Work required: Looking at the listing below, retype exactly the lines starting at the one containing "(0.035) | (0.093) |" and ending at the one containing "The estimates presented", both included, and nothing else.

Input data:
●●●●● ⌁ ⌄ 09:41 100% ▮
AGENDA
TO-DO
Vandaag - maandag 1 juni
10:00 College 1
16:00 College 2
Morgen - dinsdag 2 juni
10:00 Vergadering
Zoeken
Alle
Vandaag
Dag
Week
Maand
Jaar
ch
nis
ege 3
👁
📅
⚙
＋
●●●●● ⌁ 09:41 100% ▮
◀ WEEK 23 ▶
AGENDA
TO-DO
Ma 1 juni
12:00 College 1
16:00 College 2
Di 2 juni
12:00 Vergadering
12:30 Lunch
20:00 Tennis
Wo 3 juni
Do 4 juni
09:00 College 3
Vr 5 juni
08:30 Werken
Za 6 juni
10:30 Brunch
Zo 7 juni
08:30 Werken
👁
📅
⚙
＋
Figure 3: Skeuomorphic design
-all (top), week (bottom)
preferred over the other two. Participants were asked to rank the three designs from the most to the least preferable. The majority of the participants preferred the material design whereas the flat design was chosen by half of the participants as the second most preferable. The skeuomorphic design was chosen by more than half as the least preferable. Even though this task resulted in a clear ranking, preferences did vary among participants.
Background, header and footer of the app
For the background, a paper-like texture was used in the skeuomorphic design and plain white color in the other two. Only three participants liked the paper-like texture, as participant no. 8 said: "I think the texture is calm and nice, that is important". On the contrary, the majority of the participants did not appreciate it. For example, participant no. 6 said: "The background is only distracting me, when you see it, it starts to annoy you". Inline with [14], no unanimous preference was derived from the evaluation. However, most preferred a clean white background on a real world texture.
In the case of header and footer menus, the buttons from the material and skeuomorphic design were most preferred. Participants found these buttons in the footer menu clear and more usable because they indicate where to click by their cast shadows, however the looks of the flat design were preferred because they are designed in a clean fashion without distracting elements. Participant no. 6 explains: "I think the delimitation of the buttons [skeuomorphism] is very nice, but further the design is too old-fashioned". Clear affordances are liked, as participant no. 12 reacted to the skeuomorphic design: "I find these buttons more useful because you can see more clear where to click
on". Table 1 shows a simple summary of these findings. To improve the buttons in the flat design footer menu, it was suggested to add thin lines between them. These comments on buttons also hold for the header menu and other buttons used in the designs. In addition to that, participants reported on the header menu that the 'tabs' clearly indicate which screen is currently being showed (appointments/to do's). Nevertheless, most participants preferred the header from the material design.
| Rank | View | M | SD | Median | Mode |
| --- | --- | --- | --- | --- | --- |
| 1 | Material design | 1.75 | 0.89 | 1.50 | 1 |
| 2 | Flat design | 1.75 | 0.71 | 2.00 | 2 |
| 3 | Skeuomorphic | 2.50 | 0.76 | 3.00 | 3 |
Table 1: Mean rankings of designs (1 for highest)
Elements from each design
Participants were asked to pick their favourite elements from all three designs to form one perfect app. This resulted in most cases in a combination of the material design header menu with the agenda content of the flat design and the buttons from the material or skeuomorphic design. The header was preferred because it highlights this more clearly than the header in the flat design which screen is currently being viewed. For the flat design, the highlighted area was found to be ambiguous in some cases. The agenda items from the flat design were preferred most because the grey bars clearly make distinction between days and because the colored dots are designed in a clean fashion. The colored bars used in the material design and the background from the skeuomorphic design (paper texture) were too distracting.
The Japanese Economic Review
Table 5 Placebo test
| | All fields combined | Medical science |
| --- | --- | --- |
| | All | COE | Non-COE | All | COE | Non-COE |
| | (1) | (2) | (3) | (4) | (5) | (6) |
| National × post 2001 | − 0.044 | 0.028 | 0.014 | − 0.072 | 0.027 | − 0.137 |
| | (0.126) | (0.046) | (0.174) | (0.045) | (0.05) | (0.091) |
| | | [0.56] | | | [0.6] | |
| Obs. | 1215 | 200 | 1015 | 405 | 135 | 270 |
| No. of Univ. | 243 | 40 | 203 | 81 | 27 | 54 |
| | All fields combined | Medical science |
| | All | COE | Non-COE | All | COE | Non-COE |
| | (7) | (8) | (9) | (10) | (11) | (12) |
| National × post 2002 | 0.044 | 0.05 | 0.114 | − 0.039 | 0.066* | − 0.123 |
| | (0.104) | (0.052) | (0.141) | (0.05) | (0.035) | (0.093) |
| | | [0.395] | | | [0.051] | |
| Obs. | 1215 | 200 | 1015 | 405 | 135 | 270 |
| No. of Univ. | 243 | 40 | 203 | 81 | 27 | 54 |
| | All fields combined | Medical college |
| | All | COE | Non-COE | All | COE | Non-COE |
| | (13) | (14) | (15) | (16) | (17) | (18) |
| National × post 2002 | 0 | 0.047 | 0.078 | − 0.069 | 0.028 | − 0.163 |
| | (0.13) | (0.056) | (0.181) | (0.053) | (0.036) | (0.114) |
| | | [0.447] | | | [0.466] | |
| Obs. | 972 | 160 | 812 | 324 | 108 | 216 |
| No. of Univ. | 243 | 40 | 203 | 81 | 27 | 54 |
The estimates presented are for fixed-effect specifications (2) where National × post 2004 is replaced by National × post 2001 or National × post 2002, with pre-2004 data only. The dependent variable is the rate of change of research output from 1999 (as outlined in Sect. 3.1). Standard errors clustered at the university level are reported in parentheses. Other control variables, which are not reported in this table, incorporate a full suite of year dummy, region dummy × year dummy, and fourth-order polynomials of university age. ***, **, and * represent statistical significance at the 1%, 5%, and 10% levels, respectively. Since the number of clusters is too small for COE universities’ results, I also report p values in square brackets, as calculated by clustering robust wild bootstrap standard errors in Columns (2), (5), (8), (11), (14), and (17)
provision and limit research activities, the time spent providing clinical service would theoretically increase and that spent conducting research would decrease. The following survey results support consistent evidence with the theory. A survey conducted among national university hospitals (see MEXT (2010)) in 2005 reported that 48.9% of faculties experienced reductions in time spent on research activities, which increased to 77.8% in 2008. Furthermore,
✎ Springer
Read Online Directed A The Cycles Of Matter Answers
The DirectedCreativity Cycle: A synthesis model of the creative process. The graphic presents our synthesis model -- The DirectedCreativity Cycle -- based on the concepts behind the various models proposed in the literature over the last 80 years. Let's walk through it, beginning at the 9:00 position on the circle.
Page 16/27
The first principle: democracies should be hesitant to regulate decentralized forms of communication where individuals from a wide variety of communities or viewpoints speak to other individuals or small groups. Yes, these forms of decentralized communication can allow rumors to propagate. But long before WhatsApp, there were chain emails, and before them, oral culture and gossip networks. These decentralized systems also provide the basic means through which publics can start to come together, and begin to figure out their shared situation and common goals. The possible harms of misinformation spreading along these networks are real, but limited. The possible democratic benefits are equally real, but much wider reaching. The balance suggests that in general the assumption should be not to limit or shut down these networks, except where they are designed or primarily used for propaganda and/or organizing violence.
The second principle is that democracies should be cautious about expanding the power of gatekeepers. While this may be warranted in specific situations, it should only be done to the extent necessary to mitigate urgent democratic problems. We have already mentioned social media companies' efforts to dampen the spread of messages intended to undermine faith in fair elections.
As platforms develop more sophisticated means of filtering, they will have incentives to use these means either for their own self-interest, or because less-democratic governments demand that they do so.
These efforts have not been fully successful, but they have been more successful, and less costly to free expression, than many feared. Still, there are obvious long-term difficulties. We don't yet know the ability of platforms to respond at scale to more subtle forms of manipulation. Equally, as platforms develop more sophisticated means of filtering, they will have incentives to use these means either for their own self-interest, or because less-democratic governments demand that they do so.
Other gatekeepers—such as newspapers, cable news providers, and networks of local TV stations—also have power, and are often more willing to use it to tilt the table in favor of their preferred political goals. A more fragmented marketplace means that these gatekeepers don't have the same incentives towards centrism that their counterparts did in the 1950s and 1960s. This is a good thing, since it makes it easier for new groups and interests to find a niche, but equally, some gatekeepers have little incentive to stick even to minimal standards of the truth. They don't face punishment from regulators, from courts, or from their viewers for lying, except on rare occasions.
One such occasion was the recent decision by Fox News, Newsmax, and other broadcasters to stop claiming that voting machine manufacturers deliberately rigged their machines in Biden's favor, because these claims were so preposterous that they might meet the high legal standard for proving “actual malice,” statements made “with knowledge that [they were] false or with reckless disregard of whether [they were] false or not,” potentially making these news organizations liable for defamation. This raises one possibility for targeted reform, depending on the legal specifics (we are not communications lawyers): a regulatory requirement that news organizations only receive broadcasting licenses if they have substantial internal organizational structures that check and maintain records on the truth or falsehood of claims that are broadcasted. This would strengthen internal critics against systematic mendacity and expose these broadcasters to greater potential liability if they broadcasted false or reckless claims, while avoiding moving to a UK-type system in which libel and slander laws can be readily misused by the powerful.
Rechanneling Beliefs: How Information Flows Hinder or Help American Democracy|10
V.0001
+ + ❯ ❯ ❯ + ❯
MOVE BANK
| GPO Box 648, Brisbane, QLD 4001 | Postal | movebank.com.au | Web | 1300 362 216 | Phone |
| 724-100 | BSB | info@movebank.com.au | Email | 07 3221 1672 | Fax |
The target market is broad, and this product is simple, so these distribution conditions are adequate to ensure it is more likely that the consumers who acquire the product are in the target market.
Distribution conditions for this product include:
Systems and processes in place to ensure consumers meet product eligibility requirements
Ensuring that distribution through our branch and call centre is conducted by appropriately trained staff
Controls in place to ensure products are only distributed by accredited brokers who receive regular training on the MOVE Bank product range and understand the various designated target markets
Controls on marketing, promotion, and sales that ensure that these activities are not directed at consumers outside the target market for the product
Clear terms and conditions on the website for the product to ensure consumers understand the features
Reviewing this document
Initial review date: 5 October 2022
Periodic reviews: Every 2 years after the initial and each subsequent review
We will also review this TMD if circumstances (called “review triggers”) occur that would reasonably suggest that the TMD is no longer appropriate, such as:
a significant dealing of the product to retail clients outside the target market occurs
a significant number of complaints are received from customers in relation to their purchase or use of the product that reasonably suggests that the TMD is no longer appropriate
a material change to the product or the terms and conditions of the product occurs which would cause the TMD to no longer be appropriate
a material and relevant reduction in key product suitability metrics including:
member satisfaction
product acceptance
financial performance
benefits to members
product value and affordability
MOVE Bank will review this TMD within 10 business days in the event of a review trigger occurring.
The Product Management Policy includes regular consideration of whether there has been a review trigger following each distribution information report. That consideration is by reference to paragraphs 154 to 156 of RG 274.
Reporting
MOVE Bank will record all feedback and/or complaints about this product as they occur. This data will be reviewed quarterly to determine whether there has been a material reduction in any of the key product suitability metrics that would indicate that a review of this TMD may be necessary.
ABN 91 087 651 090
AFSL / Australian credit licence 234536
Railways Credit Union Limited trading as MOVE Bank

Reply:
| | (0.104) | (0.052) | (0.141) | (0.05) | (0.035) | (0.093) |
| | | [0.395] | | | [0.051] | |
| Obs. | 1215 | 200 | 1015 | 405 | 135 | 270 |
| No. of Univ. | 243 | 40 | 203 | 81 | 27 | 54 |
| | All fields combined | Medical college |
| | All | COE | Non-COE | All | COE | Non-COE |
| | (13) | (14) | (15) | (16) | (17) | (18) |
| National × post 2002 | 0 | 0.047 | 0.078 | − 0.069 | 0.028 | − 0.163 |
| | (0.13) | (0.056) | (0.181) | (0.053) | (0.036) | (0.114) |
| | | [0.447] | | | [0.466] | |
| Obs. | 972 | 160 | 812 | 324 | 108 | 216 |
| No. of Univ. | 243 | 40 | 203 | 81 | 27 | 54 |
The estimates presented are for fixed-effect specifications (2) where National × post 2004 is replaced by National × post 2001 or National × post 2002, with pre-2004 data only. The dependent variable is the rate of change of research output from 1999 (as outlined in Sect. 3.1). Standard errors clustered at the university level are reported in parentheses. Other control variables, which are not reported in this table, incorporate a full suite of year dummy, region dummy × year dummy, and fourth-order polynomials of university age. ***, **, and * represent statistical significance at the 1%, 5%, and 10% levels, respectively. Since the number of clusters is too small for COE universities’ results, I also report p values in square brackets, as calculated by clustering robust wild bootstrap standard errors in Columns (2), (5), (8), (11), (14), and (17)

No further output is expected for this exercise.